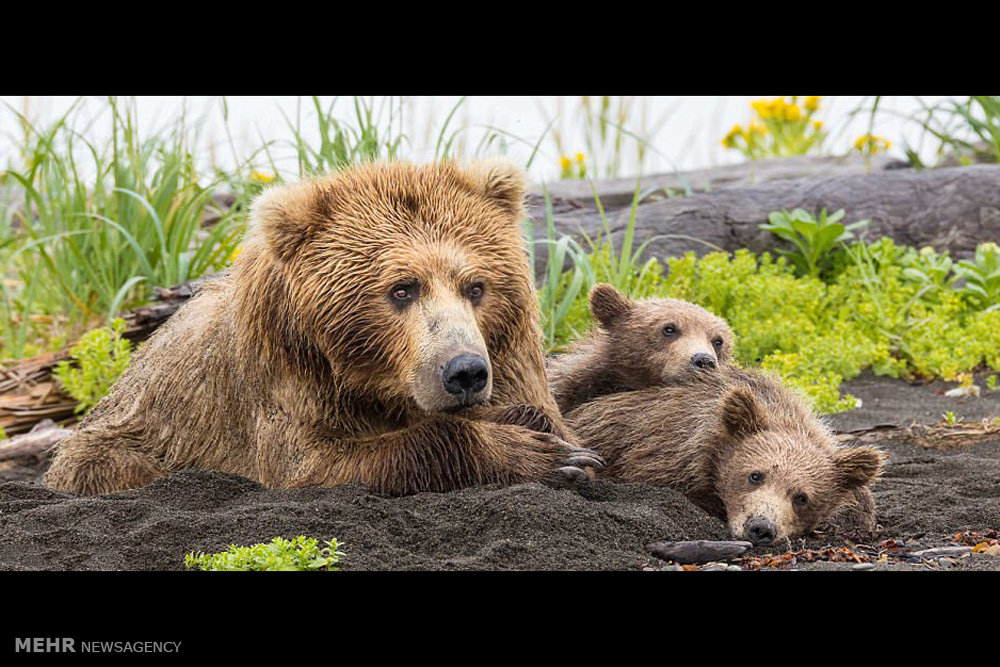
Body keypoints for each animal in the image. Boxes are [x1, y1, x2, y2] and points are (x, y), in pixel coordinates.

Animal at [45, 160, 600, 496]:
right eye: (402, 288)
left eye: (476, 285)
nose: (463, 371)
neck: (376, 386)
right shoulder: (287, 376)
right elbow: (317, 463)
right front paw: (543, 454)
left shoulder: (509, 351)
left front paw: (536, 426)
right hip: (124, 437)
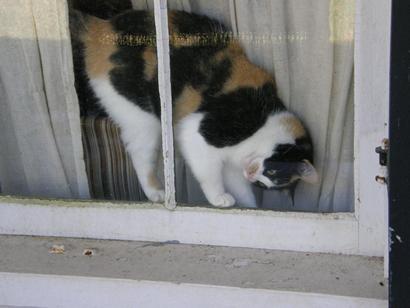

**TASK ITEM**: The result should be the listing above, restated exactly, with no pictures in it.

**RESPONSE AREA**:
Body keypoints for each animal in the image. Boxes are [x1, y1, x2, y2] and points are (x, y), in pixel coordinates.

Animal at [45, 160, 600, 496]:
right eye: (402, 288)
left eye: (476, 285)
nose: (463, 371)
neck: (376, 386)
right shoulder: (287, 376)
right elbow: (317, 463)
right front paw: (543, 454)
left shoulder: (509, 351)
left front paw: (536, 426)
right hip: (124, 437)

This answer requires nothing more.